Be sure to venture a little further up the river as well, on the other side you will find a steaming two meter-high mound of sulfur crystal deposited by the largest spring in the area. If the elements have not left you a ready-made pool, scout around to find some remnants and make your own. Dig out the sand and place rocks, and then adjust the mix of hot onsen water and river-water to your liking.
There are no guarantees you’ll get the perfect bath, such as at a fancy onsen ryokan, but with a little luck, you will get a quintessential Japanese experience – a slight adjustment to your natural surroundings to create a sublime, relaxing commune with nature with soaring mountains and steep rock faces all around.
Seiransou Lodge (晴嵐荘)
Seiransou Lodge is open from July to the middle of October. The closing date is not fixed, so please call first to check. Walk time from Takase Dam is two and a half to three hours. The toilet at Takase Dam is the last one until you reach the lodge. One night with two meals is ¥8,500. Tel: (0261) 22-0165. Camping is ¥500 a night. The bath in the lodge is ¥500 for campers and may not be available during the daytime.

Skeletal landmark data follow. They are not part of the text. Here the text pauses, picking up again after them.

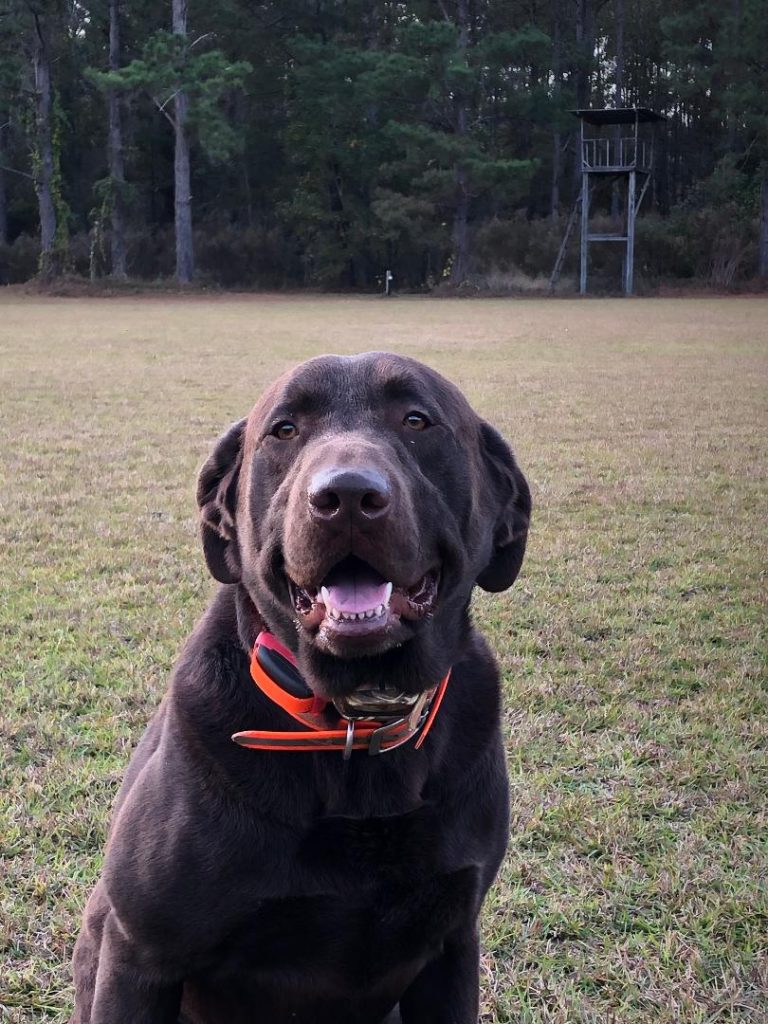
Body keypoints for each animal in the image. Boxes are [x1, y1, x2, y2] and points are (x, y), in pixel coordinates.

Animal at [70, 348, 528, 1019]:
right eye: (284, 430)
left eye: (417, 420)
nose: (347, 495)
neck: (355, 718)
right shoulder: (140, 954)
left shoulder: (451, 946)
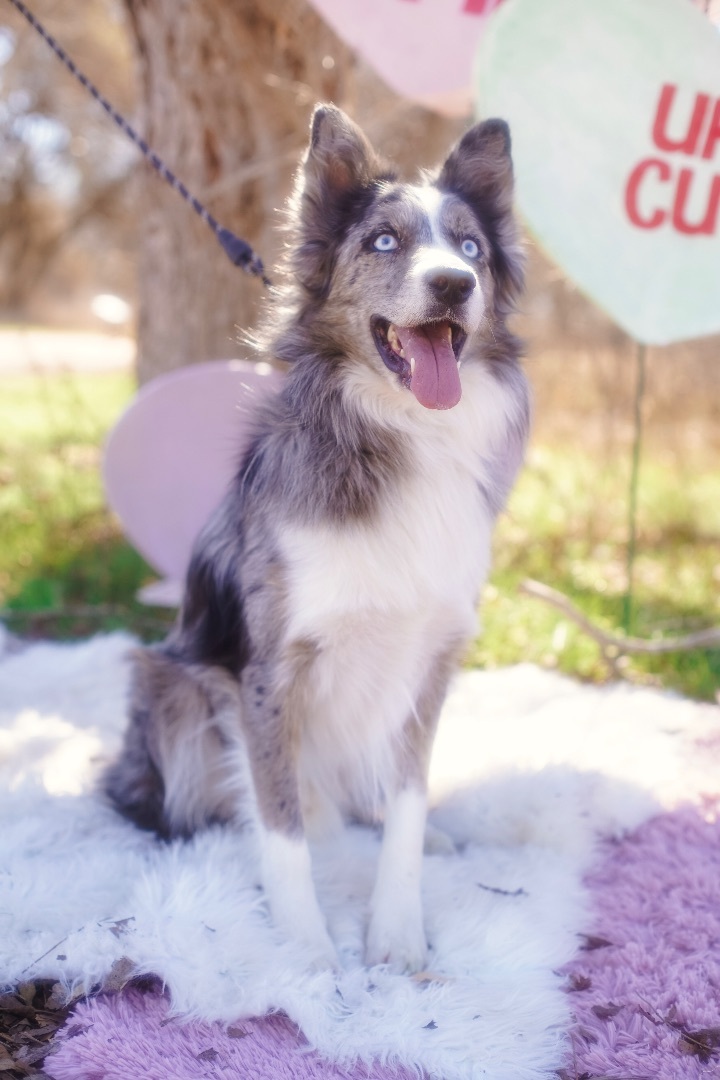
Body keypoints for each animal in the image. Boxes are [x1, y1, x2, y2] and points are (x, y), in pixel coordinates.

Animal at [102, 105, 528, 976]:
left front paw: (396, 934)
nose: (454, 284)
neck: (399, 434)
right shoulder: (269, 670)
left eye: (470, 247)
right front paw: (303, 950)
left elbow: (407, 801)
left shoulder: (431, 655)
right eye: (384, 241)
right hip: (170, 684)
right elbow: (281, 821)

Getting There By Train: From Shinjuku take the Super Azusa to Matsumoto, then take the Oito Line to Shinano-Ōmachi Station. From there, taxi to Takase Dam (45 minutes).
By Car: Take the Chuo Expressway to Okaya Junction, then the Nagano Expressway toward Nagano. Exit at Toyoshina I.C., then follow Route 147 to Route 326 to Nanakura Dam. From Nanakura Dam Parking Area, take a taxi to Takase Dam.
Useful Info: Seiransou Lodge can also be used as a base camp to climb the north side of Yarigatake and Noguchigoroudake. Take towels, even if you plan to stay in the lodge. Take care, as the water can be scalding hot. Caution is especially recommended if you try to cross the river and also near the sulfur pillar and steam. The walk is not very demanding, but reasonably sturdy shoes are recommended for clambering around on rocks near the water. Early autumn can be quite cold at night and, in the early morning, if you’re camping, be prepared.